▶ [Tasks for this exercise]:
1) Write out the passage on SIV vaccine responses word for word, from "As well as these" to "even increase vulnerability.", inclusive.
2) Answer these questions from the passage on SIV vaccine responses:
(a) What name does the passage give in parentheses for CD8 cells?
(b) How many types of immune response did most monkeys receiving the ad/env SIV vaccine develop?
(c) What was the vaccine that allowed over 50% of a group of monkeys to control their existing HIV infection based on?
3) From the passage on SIV vaccine responses, list every immune process that is followed by an abbreviation in parentheses.

As well as these humoral (antibody-driven) responses, they also developed CD8 (T-suppressor) cells specific to SIV but, as other vaccine trials have demonstrated, these do not necessarily produce protection and may in certain cases even increase vulnerability.
In contrast monkeys receiving the ad/env SIV vaccine developed a minimum of two immune responses and most developed four to six types of response.
The other types of response included antibody-dependent generation of CD107a or LAMP-1, a protein that mediates cell-to-cell communication. In addition, the researchers also saw high levels of antibody-driven cellular cytotoxicity (ADCC), phagocytosis (ADCP) and complement deposition (ADCD). These are immune processes set in motion by antibodies that strengthen the operation of the innate immune system – the third, most evolutionarily primitive, and most swift-acting branch of the immune system and one now thought to be crucial to the success of an effective HIV vaccine, especially one offering sterilising immunity.In addition, the ad/env SIV vaccine also generated CD4 cells immune to HIV – a much more useful cellular response than a CD8 response.
This study’s significance
In the last couple of years, it is ‘wild card’ vaccines that have made the news: a vaccine based on a CMV herpesvirus vector that allowed over 50% of a group of monkeys to completely control their existing HIV infection; a vaccine based on a probiotic drink that apparently also controlled early infection. These both appeared to offer a very profound type of functional immunity: in the case of the CMV vaccine by mounting a prolonged and multi-component immune response, in the latter by – if the hypothesis is right – damping down the body’s response to SIV so that the virus was starved of cells to infect.

▶ [Supplied records]:
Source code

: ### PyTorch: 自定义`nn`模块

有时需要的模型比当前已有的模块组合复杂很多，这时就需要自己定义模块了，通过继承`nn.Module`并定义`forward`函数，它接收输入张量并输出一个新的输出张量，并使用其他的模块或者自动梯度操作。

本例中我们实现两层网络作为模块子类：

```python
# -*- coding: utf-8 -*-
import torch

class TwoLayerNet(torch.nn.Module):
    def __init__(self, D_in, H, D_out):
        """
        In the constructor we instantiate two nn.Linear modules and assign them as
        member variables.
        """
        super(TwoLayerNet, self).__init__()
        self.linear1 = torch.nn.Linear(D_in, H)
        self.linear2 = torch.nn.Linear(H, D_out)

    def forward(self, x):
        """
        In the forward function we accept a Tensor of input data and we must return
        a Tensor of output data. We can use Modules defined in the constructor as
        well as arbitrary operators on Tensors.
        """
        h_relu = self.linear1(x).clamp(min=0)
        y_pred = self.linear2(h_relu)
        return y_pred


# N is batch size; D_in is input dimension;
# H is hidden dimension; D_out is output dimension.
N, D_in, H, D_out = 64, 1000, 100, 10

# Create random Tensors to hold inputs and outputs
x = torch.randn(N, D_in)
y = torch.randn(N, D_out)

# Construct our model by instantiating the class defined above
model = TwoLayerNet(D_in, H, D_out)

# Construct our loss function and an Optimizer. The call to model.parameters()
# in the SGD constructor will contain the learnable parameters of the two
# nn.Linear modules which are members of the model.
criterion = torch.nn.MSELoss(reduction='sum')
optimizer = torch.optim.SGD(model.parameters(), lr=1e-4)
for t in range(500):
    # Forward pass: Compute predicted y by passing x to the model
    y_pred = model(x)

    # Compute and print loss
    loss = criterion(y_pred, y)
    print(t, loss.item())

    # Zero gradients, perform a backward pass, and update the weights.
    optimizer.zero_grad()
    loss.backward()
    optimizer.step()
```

▶ [Problem solutions]:
1)
As well as these humoral (antibody-driven) responses, they also developed CD8 (T-suppressor) cells specific to SIV but, as other vaccine trials have demonstrated, these do not necessarily produce protection and may in certain cases even increase vulnerability.

2)
(a) T-suppressor cells
(b) Four to six
(c) A CMV herpesvirus vector

3)
- Antibody-driven cellular cytotoxicity (ADCC)
- Phagocytosis (ADCP)
- Complement deposition (ADCD)